# Rows start
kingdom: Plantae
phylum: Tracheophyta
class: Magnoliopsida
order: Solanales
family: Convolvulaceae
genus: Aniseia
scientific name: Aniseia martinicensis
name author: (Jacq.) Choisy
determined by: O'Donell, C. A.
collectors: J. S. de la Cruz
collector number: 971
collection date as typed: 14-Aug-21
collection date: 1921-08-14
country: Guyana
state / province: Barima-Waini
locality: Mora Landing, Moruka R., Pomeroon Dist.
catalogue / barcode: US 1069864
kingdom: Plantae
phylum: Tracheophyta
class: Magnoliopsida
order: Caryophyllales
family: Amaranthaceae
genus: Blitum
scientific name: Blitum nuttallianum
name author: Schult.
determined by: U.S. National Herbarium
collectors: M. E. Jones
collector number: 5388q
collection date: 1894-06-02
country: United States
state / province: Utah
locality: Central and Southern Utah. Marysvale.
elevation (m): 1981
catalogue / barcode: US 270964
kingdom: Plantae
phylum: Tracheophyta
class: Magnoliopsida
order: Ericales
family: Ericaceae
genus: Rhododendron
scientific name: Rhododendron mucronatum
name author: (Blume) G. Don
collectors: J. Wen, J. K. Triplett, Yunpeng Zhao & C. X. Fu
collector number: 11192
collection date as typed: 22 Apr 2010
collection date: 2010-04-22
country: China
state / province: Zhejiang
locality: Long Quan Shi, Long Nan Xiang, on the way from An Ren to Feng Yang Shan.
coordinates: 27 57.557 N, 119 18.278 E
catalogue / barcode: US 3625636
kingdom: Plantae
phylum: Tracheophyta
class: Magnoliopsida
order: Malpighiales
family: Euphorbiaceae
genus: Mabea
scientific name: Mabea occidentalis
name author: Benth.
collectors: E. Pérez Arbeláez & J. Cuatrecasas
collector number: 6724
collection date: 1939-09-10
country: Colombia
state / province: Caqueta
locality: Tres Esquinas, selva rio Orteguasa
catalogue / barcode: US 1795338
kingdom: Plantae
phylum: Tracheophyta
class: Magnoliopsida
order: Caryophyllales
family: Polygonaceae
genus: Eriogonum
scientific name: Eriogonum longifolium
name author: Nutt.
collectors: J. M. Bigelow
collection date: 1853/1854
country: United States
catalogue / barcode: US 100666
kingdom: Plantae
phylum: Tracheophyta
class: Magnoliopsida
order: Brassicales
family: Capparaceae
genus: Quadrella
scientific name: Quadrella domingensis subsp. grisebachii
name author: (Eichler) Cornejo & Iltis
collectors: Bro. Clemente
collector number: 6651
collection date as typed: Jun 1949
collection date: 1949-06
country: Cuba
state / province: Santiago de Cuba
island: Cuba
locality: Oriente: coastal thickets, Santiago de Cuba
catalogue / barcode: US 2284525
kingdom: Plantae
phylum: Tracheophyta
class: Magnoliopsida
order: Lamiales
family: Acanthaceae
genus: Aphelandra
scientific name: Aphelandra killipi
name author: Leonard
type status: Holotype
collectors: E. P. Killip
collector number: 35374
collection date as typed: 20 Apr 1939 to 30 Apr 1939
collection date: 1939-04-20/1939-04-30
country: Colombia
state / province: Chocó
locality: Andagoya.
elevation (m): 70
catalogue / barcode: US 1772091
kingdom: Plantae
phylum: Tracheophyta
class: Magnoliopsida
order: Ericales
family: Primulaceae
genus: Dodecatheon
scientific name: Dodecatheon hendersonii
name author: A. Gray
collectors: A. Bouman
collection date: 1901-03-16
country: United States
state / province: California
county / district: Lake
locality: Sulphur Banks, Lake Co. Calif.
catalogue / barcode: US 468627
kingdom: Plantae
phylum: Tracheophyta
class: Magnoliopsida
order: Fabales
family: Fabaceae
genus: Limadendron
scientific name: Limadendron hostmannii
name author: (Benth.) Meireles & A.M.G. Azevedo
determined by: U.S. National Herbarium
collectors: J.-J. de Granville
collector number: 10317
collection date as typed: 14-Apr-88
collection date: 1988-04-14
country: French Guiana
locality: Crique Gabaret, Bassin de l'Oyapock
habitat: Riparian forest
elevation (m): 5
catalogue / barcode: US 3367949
# Rows end
Present the stretch of the material from the line containing "state / province: Barima-Waini" through the line containing "genus: Blitum" as a Markdown table with the columns Row and Entry, numbering each line in order and leaving out any blank lines.

- _Answer below_:
| Row | Entry |
|---|---|
| 1 | state / province: Barima-Waini |
| 2 | locality: Mora Landing, Moruka R., Pomeroon Dist. |
| 3 | catalogue / barcode: US 1069864 |
| 4 | kingdom: Plantae |
| 5 | phylum: Tracheophyta |
| 6 | class: Magnoliopsida |
| 7 | order: Caryophyllales |
| 8 | family: Amaranthaceae |
| 9 | genus: Blitum |